Поезд катил сквозь ночь, катил слепо, с дурацким усердием, точно так же тупо и добросовестно, как я, словно мог что-то упустить или что-то спасти. Через несколько часов, когда я полез в сумку, то наткнулся на письмо. Еще и письмо тут, подумал я и вскрыл конверт.
Мой издатель писал мне о концертах и гонорарах и сообщал, что все хорошо и дела идут в гору, обо мне написал крупный критик в Мюнхене, он меня поздравляет. К письму была приложена вырезка из журнала, статья, где называлось мое имя и звание и шла долгая болтовня о состоянии нынешней музыки, о Вагнере, о Брамсе, потом — разбор моей струнной музыки и моих песен с щедрыми похвалами и пожеланием удачи.

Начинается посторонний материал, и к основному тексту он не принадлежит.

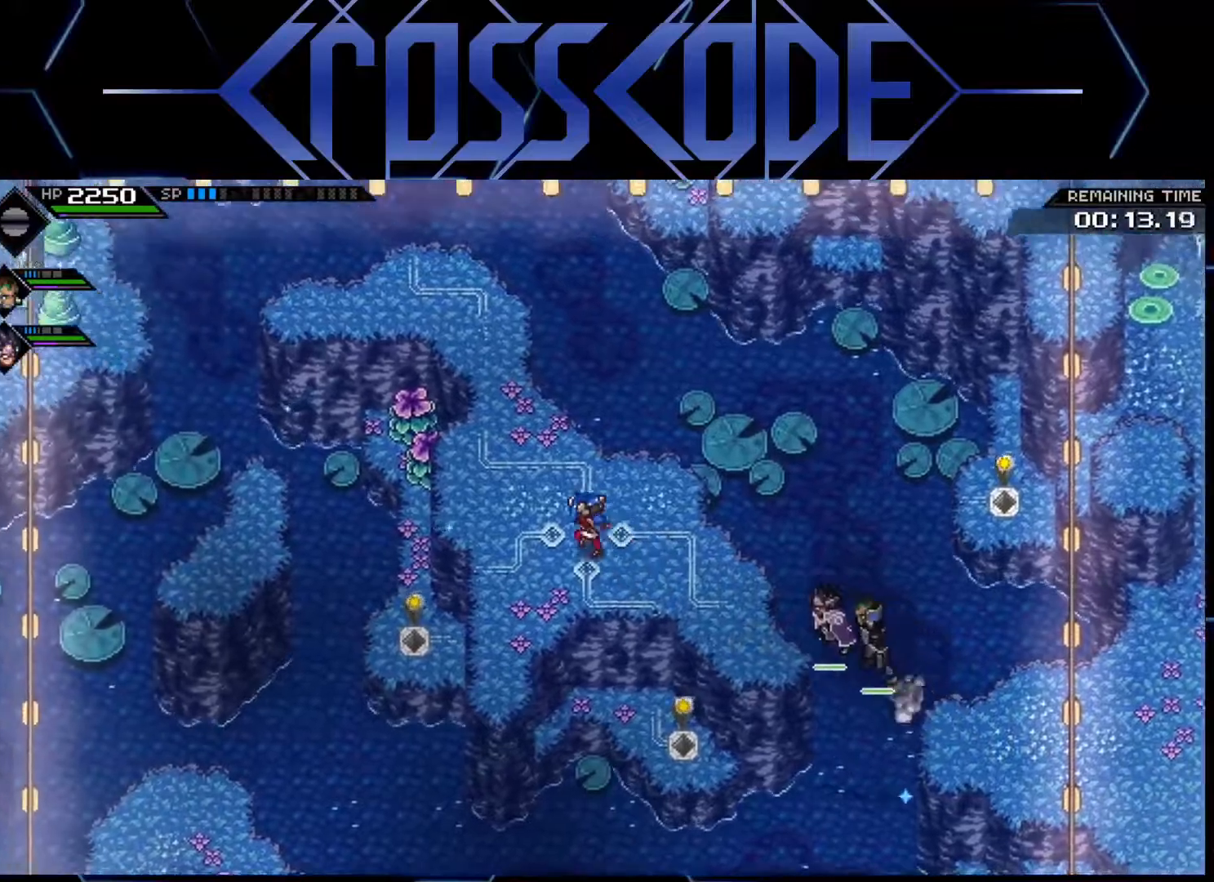
{"buttons": [], "left_stick": "up-left", "right_stick": "center", "events": []}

И пока я читал эти мелкие черные буквы, до меня постепенно дошло, что это относится ко мне, что мир и слава протягивают мне руку. И вдруг невольно рассмеялся.

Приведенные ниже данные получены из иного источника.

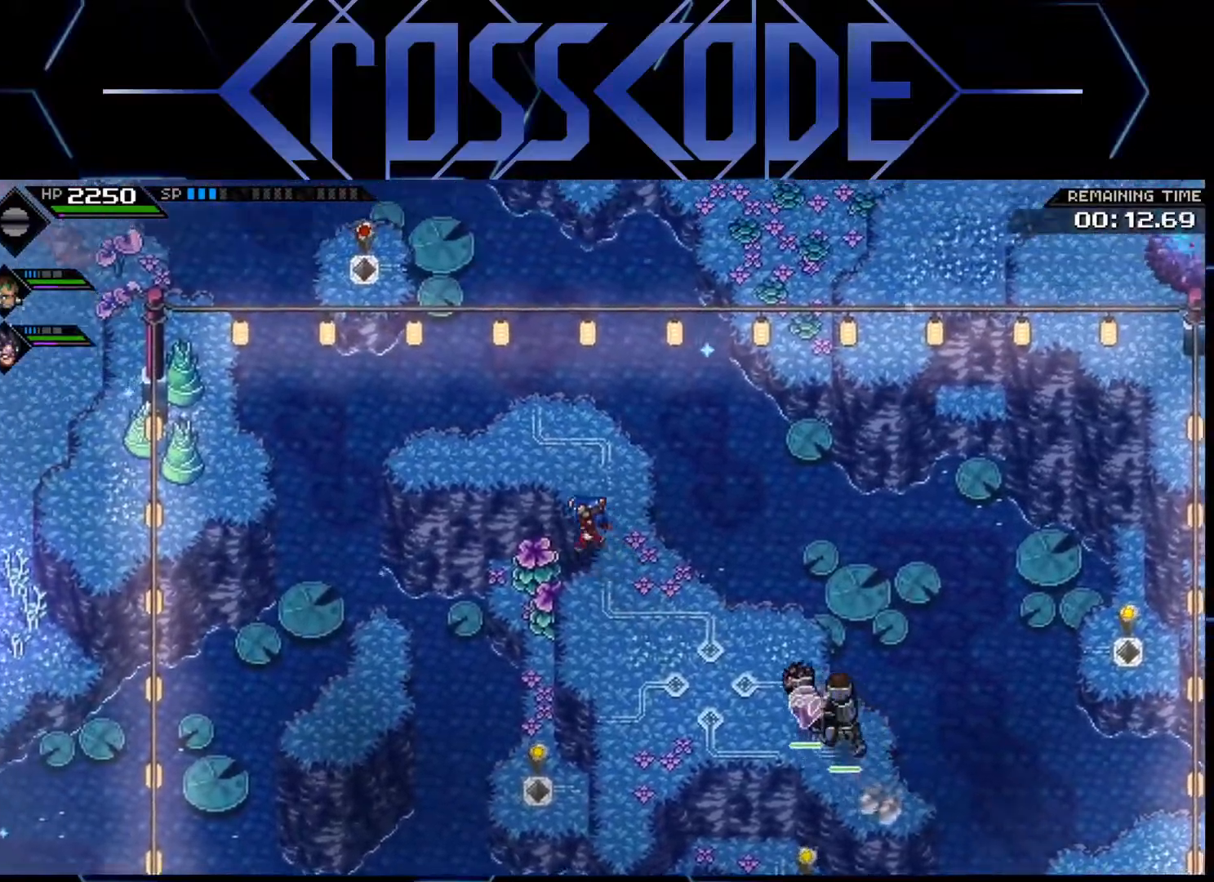
{"buttons": [], "left_stick": "up-left", "right_stick": "center", "events": []}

Однако это письмо и статья ослабили повязку у меня на глазах, и неожиданно для себя я оглянулся и увидел мир, увидел, что я не вычеркнут из жизни, не отброшен назад, а нахожусь в самой ее гуще и связан с нею. Я должен был жить, я должен был с этим примириться. Как это было возможно? Ах, снова всплыло все, что случилось пять дней назад и что я воспринимал в каком-то отупении, от чего я задумал уйти, — все это было отвратительно, горько и постыдно. Все это было смертным приговором, но я его не исполнил, мне пришлось оставить его неисполненным.
Я слышал постукиванье колес, открыл окно и увидел, Как мимо понуро тянутся темные пространства, печальные голые деревья с черными сучьями, усадьбы под высокими крышами и отдаленные холмы. Все это, казалось, существует неохотно, дышит скорбью и отвращением. Можно было счесть эти картины красивыми, но в моих глазах они были только печальными. Мне вспомнилась песня: «То Господь послал?»

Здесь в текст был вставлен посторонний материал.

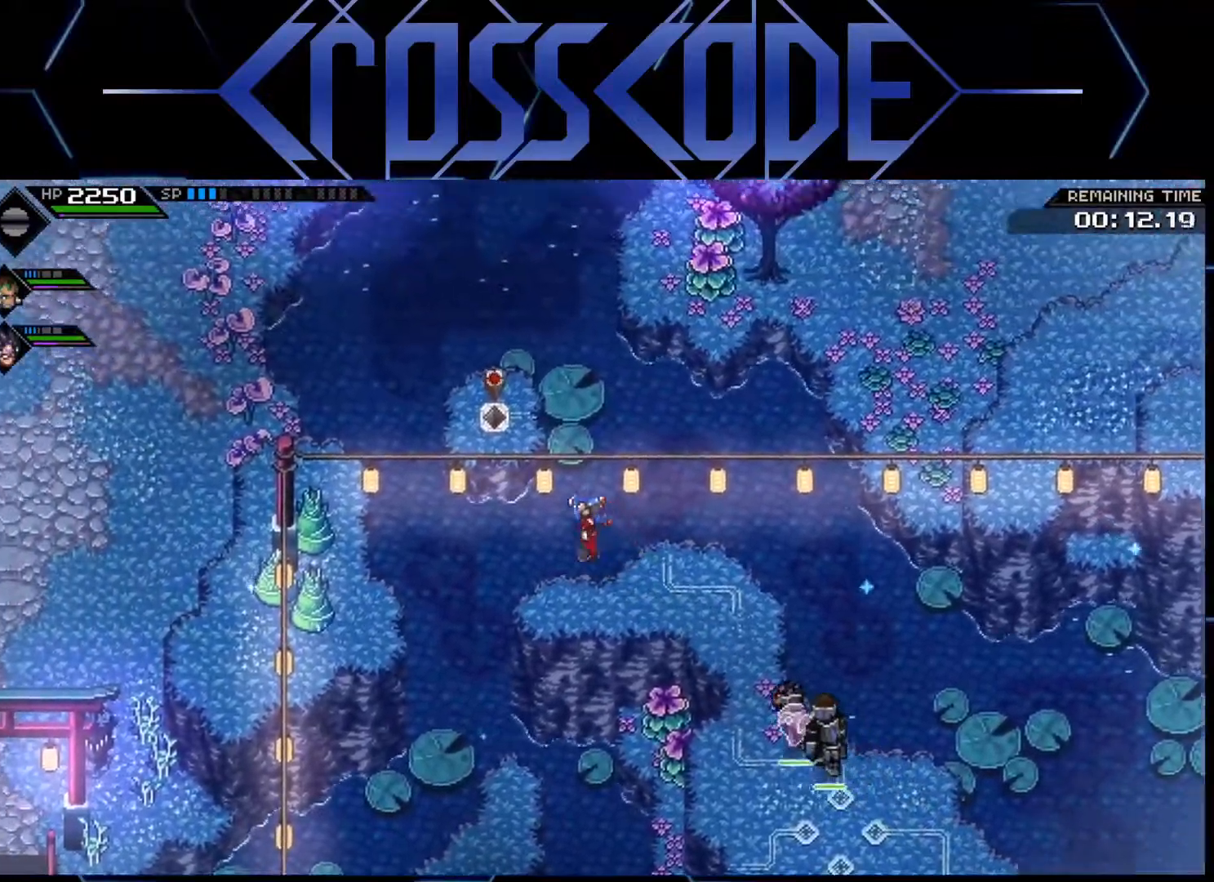
{"buttons": ["X"], "left_stick": "up", "right_stick": "center", "events": [[400, "X", "down"], [450, "left_stick", "up"]]}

Сколь ни пытался я разглядывать деревья, поля и крыши снаружи, сколь старательно ни прислушивался к перестуку колес, сколь сильно ни цеплялся в мыслях за все, что было где-то вдалеке и о чем можно было думать без отчаяния, долго длиться это не могло. Об отце я тоже почти не мог думать. Он погрузился вглубь, в забвение вместе с ночным ландшафтом, и вопреки моей воле и моим усилиям мысли мои возвратились туда, где им быть не следовало. Там раскинулся сад со старыми деревьями, и посреди сада был дом, у входа — пальмы, а на всех стенах старые темные картины; я входил, поднимался по лестнице, мимо этих старых картин, и никто меня не видел, я проходил по дому, как тень.